I was reasonable successful getting all (and only) the media that matches each of the user's given tags. So, for example, if the user chooses tag 15, we show only the media that has that tag. If the user then chooses tag 6, we show only the media that has both tag 15 and tag 6. The best query I could come up with for this is (and this is the raw sql).
Code: Select all
SELECT m.id AS id FROM media m
INNER JOIN media_tags mt ON m.id=mt.media_id AND mt.tag_id IN (15,6)
GROUP BY m.id HAVING count(*)=2 ORDER BY id
This query is great, since if the user chooses other filters, I can add them in to a where clause, like so:
Code: Select all
SELECT m.id AS id FROM media m
INNER JOIN media_tags mt ON m.id=mt.media_id AND mt.tag_id IN (15,6)
WHERE roll_id=5 AND year(date)>1999
GROUP BY m.id HAVING count(*)=2 ORDER BY id
This means keeping track of the user's choices in an array, and imploding the id's of the tags. I also need to add the count of the array in the query.
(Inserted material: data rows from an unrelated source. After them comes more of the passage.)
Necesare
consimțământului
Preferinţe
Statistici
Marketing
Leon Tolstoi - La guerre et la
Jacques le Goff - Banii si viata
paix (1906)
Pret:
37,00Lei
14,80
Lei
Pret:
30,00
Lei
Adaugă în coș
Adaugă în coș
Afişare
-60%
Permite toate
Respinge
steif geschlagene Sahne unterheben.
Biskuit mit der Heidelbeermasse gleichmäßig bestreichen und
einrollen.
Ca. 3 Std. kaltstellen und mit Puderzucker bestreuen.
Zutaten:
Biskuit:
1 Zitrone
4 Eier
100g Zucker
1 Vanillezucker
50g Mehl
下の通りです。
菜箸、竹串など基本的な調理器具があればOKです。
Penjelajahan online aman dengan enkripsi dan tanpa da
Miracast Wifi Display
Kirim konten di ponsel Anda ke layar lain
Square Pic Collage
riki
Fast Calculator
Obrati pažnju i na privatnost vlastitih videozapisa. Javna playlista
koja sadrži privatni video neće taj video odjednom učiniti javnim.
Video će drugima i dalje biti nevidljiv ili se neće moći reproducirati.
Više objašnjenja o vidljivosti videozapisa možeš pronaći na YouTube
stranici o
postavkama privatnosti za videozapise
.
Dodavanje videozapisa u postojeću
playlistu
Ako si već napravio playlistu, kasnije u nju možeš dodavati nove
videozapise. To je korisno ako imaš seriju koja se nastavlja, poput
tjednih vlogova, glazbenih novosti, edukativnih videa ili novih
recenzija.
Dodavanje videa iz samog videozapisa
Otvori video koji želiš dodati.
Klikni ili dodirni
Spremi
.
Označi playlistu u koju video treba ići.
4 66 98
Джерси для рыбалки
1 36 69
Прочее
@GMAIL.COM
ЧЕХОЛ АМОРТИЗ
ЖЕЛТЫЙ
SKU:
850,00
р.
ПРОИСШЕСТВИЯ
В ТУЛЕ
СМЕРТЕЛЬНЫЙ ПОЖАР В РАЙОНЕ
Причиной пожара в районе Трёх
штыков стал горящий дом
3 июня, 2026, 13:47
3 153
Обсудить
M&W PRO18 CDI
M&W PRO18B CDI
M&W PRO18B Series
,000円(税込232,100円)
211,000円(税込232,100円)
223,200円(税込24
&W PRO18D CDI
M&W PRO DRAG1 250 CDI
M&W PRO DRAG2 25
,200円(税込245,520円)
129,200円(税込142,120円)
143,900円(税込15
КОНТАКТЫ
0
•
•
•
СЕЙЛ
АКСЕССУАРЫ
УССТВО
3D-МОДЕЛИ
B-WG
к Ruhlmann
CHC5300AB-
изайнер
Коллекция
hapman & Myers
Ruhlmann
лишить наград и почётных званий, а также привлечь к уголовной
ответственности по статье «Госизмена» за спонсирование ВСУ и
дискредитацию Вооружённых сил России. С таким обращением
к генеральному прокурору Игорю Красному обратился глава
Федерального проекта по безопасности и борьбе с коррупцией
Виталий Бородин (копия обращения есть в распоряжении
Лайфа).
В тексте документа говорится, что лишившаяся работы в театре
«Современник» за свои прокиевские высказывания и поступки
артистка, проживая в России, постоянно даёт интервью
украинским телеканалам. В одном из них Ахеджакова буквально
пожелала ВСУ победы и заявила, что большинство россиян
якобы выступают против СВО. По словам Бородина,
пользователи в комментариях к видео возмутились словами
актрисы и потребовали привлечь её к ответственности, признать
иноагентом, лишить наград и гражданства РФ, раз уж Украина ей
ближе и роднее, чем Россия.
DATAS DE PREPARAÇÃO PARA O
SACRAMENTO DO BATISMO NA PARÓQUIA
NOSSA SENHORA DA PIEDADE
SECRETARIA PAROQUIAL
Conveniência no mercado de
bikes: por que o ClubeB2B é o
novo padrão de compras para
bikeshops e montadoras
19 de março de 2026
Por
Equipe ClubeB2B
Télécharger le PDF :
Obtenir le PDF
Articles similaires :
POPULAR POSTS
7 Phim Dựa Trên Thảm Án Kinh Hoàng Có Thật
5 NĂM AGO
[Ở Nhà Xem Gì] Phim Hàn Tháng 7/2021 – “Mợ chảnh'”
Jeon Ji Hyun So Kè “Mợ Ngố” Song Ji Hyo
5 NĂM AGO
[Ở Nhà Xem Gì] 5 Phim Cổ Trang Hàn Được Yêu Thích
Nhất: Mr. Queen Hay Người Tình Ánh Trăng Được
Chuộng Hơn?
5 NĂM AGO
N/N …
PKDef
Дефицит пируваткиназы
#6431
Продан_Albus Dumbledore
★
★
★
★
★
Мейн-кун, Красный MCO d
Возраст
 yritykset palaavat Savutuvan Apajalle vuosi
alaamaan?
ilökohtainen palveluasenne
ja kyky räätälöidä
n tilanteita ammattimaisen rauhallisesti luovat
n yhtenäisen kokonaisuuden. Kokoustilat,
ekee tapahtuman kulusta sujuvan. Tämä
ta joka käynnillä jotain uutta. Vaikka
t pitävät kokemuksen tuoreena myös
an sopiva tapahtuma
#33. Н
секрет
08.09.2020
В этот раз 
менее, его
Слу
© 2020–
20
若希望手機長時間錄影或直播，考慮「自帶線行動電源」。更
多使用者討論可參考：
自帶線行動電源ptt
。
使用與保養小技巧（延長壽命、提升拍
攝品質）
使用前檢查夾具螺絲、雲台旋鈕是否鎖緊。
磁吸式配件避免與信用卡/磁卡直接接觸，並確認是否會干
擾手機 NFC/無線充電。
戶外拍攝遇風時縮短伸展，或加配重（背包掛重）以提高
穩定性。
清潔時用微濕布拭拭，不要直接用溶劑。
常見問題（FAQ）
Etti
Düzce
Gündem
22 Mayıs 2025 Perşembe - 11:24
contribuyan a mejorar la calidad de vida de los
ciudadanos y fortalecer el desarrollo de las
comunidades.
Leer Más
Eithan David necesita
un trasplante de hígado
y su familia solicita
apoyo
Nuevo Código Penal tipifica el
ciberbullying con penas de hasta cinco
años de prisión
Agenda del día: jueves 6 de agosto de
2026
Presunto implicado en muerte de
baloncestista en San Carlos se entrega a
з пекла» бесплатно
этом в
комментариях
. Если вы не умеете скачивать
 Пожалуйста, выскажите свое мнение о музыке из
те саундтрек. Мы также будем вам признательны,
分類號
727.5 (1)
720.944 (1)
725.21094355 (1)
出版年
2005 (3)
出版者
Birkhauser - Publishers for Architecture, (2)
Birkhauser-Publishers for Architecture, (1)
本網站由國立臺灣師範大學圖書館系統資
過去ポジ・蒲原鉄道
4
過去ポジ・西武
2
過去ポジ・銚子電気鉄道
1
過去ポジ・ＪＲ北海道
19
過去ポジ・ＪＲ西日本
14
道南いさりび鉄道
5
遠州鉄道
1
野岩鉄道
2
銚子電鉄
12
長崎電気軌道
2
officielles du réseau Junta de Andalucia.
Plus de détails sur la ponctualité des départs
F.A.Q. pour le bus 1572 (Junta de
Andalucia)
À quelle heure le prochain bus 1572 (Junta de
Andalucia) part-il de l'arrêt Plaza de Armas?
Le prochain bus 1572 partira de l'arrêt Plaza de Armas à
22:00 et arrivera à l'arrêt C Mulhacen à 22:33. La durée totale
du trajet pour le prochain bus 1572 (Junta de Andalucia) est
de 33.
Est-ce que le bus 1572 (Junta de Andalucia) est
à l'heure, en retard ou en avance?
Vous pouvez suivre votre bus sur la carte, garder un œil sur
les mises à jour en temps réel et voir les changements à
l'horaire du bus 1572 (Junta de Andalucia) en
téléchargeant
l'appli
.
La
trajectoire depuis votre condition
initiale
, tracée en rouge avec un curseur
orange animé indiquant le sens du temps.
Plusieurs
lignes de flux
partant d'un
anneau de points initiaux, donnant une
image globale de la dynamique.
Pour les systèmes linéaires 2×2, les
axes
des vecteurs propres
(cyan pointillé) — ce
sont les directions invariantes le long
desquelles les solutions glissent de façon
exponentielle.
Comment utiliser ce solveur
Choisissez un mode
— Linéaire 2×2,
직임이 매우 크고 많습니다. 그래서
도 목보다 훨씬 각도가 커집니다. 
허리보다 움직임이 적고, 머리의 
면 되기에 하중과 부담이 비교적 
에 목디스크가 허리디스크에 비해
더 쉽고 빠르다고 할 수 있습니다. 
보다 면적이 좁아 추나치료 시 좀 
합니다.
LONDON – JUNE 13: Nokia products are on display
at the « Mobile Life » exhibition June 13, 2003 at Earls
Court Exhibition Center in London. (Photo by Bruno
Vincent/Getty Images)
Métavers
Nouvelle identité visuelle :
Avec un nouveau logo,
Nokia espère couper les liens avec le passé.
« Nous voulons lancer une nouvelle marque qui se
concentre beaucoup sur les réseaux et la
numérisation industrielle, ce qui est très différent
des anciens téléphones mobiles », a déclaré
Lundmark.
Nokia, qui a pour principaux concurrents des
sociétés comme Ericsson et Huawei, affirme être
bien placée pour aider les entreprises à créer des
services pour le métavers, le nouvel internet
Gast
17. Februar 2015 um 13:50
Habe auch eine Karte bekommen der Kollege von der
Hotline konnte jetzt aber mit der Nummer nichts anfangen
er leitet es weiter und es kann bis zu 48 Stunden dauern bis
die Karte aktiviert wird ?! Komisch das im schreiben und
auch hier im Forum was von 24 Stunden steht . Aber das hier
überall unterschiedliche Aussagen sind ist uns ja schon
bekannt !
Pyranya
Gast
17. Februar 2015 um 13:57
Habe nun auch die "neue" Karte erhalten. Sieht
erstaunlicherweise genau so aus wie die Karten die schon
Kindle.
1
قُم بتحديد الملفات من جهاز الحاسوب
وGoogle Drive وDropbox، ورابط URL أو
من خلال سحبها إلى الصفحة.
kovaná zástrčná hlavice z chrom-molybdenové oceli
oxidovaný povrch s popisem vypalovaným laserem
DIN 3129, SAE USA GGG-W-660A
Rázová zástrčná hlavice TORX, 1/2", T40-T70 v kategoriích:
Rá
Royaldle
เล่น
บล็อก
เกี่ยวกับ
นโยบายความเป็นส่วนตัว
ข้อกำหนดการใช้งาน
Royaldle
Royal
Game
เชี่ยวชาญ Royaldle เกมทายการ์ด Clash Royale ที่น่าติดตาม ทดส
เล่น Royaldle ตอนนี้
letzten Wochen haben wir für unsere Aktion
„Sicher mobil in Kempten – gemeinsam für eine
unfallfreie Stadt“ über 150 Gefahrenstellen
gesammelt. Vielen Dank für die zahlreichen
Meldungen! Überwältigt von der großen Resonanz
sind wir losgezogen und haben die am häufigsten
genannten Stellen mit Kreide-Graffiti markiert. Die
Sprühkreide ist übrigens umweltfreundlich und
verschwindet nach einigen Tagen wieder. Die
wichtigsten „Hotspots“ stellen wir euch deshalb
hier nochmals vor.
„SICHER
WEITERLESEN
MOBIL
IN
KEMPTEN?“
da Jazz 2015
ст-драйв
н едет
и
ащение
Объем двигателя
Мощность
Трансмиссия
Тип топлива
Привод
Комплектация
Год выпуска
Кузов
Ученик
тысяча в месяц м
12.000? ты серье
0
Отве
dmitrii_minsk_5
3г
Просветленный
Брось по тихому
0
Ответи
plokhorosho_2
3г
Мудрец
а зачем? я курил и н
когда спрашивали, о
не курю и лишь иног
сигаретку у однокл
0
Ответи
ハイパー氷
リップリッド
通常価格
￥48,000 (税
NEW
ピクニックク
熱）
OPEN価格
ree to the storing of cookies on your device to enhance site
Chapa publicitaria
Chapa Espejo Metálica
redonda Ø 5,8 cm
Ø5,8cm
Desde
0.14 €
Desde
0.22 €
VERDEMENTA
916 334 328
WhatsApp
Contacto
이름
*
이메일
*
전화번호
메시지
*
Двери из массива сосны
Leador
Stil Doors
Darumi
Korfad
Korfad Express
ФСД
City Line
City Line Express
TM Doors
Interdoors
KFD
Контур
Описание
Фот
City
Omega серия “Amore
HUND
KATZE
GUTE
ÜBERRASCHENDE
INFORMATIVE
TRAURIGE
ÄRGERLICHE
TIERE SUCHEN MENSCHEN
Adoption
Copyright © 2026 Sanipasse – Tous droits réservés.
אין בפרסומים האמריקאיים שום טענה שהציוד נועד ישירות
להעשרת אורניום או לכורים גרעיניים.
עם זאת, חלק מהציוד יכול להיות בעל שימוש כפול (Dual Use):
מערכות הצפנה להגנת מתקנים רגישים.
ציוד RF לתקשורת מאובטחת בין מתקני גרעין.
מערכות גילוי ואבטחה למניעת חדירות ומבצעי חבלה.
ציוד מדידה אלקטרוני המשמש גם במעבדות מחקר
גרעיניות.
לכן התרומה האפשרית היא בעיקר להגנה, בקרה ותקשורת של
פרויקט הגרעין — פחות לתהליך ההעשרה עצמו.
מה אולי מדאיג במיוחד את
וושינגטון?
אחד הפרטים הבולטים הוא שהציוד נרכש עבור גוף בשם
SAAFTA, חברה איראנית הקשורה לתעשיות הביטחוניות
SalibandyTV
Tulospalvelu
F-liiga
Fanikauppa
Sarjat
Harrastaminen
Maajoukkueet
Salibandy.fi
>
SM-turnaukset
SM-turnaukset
For user choices, this query is reasonable, since the number of tags they choose will most likely be small.
So, now, once the user is viewing a set of photos that has been filtered to these two tagsI decided (and it may be misguided) that I wanted to show the user a box of "Related" tags. I decided that a tag would be "Related" if every last photo in the current set had that tag. In our case, if the user filtered down to tags 15 and 6, I would expect the related tags box to display 15 and 6 but also maybe one or two other tags that the set happened to share.
So my challenge has been to write a query to give me only the set of tags that appear in each and every photo of a set....a set that has been defined by a couple tags that the user has already chosen. My attempts at this query have not been too successful. The only accurate one that I've got takes 20 seconds or so to run.
Code: Select all
SELECT DISTINCT t.id FROM tags t
INNER JOIN media_tags mt ON t.id=mt.tag_id AND mt.media_id IN
(SELECT m.id AS id FROM media m
INNER JOIN media_tags mt ON m.id=mt.media_id AND mt.tag_id IN (15,6)
GROUP BY m.id HAVING count(*)=2 ORDER BY id)
And just as a sidenote, elsewhere I am displaying the list of all the tags that appear at least once in a given collection of photos. That's a whole lot easier query. But in this case, I'm trying to get just the tags that each and every photo in a defined set has.